» Activity: Your answer must be the full set of entries, repeated exactly.
++++++
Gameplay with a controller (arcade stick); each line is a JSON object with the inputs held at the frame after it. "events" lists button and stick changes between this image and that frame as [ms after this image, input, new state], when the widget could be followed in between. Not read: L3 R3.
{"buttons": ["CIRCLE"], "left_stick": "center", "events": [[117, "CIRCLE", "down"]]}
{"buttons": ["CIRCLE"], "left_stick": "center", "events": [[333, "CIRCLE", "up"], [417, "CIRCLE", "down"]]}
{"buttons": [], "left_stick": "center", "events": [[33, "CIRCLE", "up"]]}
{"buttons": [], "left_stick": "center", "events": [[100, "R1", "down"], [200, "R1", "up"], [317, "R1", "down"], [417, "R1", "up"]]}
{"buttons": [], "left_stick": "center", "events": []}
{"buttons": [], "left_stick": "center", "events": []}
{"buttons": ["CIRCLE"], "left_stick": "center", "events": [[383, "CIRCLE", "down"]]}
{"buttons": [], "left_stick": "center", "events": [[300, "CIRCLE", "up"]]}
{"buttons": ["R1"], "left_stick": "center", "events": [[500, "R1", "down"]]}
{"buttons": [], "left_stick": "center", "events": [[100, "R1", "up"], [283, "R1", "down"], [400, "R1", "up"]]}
++++++
» Exercise response:
Gameplay with a controller (arcade stick); each line is a JSON object with the inputs held at the frame after it. "events" lists button and stick changes between this image and that frame as [ms after this image, input, new state], when the widget could be followed in between. Not read: L3 R3.
{"buttons": ["CIRCLE"], "left_stick": "center", "events": [[117, "CIRCLE", "down"]]}
{"buttons": ["CIRCLE"], "left_stick": "center", "events": [[333, "CIRCLE", "up"], [417, "CIRCLE", "down"]]}
{"buttons": [], "left_stick": "center", "events": [[33, "CIRCLE", "up"]]}
{"buttons": [], "left_stick": "center", "events": [[100, "R1", "down"], [200, "R1", "up"], [317, "R1", "down"], [417, "R1", "up"]]}
{"buttons": [], "left_stick": "center", "events": []}
{"buttons": [], "left_stick": "center", "events": []}
{"buttons": ["CIRCLE"], "left_stick": "center", "events": [[383, "CIRCLE", "down"]]}
{"buttons": [], "left_stick": "center", "events": [[300, "CIRCLE", "up"]]}
{"buttons": ["R1"], "left_stick": "center", "events": [[500, "R1", "down"]]}
{"buttons": [], "left_stick": "center", "events": [[100, "R1", "up"], [283, "R1", "down"], [400, "R1", "up"]]}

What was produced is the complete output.